Define f:R→R by f(x)=x² . Show that f is continuous at 1 . For any given (particular but arbitrarily chosen) ε∈R + , let δ= min{1,ε/3}∈R+ . Then, for any x∈D=R, if ∣x−1∣<δ=min{1,ε/3}

Answer 1

The function f(x) = x² is proven to be continuous at x = 1 using the ε-δ definition of continuity by showing that for every ε > 0 there exists a δ > 0 such that if |x - 1| < δ, then |f(x) - f(1)| < ε.

Step-by-step explanation:

To demonstrate that the function f(x) = x² is continuous at x = 1, we utilize the ε-δ definition of continuity. For any given ε > 0, we need to find a δ > 0 such that if |x - 1| < δ, then |f(x) - f(1)| < ε. We choose δ = min{1, ε/3}. This ensures that for any x within δ of 1, the change in f(x) is within ε of f(1), thus confirming the continuity at x = 1.
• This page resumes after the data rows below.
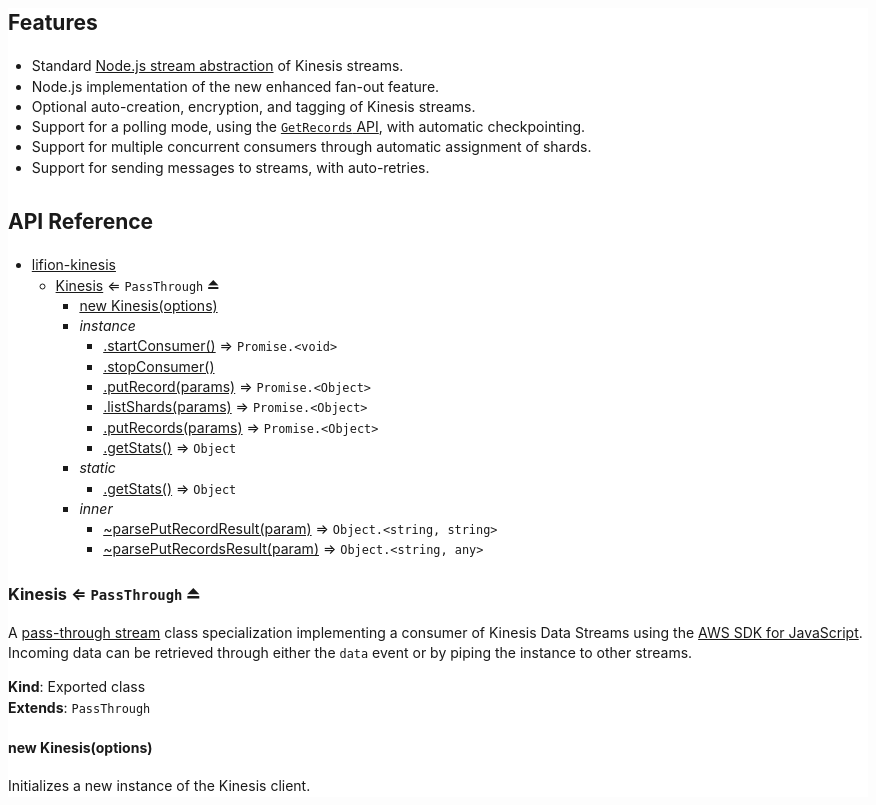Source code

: ## Features

- Standard [Node.js stream abstraction](https://nodejs.org/dist/latest-v10.x/docs/api/stream.html#stream_stream) of Kinesis streams.
- Node.js implementation of the new enhanced fan-out feature.
- Optional auto-creation, encryption, and tagging of Kinesis streams.
- Support for a polling mode, using the [`GetRecords` API](https://docs.aws.amazon.com/kinesis/latest/APIReference/API_GetRecords.html), with automatic checkpointing.
- Support for multiple concurrent consumers through automatic assignment of shards.
- Support for sending messages to streams, with auto-retries.

## API Reference

- [lifion-kinesis](#module_lifion-kinesis)
  - [Kinesis](#exp_module_lifion-kinesis--Kinesis) ⇐ <code>PassThrough</code> ⏏
    - [new Kinesis(options)](#new_module_lifion-kinesis--Kinesis_new)
    - _instance_
      - [.startConsumer()](#module_lifion-kinesis--Kinesis+startConsumer) ⇒ <code>Promise.&lt;void&gt;</code>
      - [.stopConsumer()](#module_lifion-kinesis--Kinesis+stopConsumer)
      - [.putRecord(params)](#module_lifion-kinesis--Kinesis+putRecord) ⇒ <code>Promise.&lt;Object&gt;</code>
      - [.listShards(params)](#module_lifion-kinesis--Kinesis+listShards) ⇒ <code>Promise.&lt;Object&gt;</code>
      - [.putRecords(params)](#module_lifion-kinesis--Kinesis+putRecords) ⇒ <code>Promise.&lt;Object&gt;</code>
      - [.getStats()](#module_lifion-kinesis--Kinesis+getStats) ⇒ <code>Object</code>
    - _static_
      - [.getStats()](#module_lifion-kinesis--Kinesis.getStats) ⇒ <code>Object</code>
    - _inner_
      - [~parsePutRecordResult(param)](#module_lifion-kinesis--Kinesis..parsePutRecordResult) ⇒ <code>Object.&lt;string, string&gt;</code>
      - [~parsePutRecordsResult(param)](#module_lifion-kinesis--Kinesis..parsePutRecordsResult) ⇒ <code>Object.&lt;string, any&gt;</code>

<a name="exp_module_lifion-kinesis--Kinesis"></a>

### Kinesis ⇐ <code>PassThrough</code> ⏏

A [pass-through stream](https://nodejs.org/dist/latest-v10.x/docs/api/stream.html#stream_class_stream_passthrough) class specialization implementing a consumer
of Kinesis Data Streams using the [AWS SDK for JavaScript](https://docs.aws.amazon.com/AWSJavaScriptSDK/latest). Incoming
data can be retrieved through either the `data` event or by piping the instance to other streams.

**Kind**: Exported class  
**Extends**: <code>PassThrough</code>  
<a name="new_module_lifion-kinesis--Kinesis_new"></a>

#### new Kinesis(options)

Initializes a new instance of the Kinesis client.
If |x - 1| < δ, then |x - 1| < ε3, and we can find the bound for |f(x) - f(1)|:

• |f(x) - f(1)| = |x² - 1²| = |(x - 1)(x + 1)|
• ≤ |x - 1||x + 1|
• Since |x - 1| < 1, we have -1 < x < 2, so |x + 1| ≤ 3.
• Therefore, |f(x) - f(1)| ≤ 3|x - 1| < 3(ε/3) = ε.

Thus, the function f(x) = x² is continuous at x = 1, as for every ε > 0, a δ can be found such that the above conditions hold.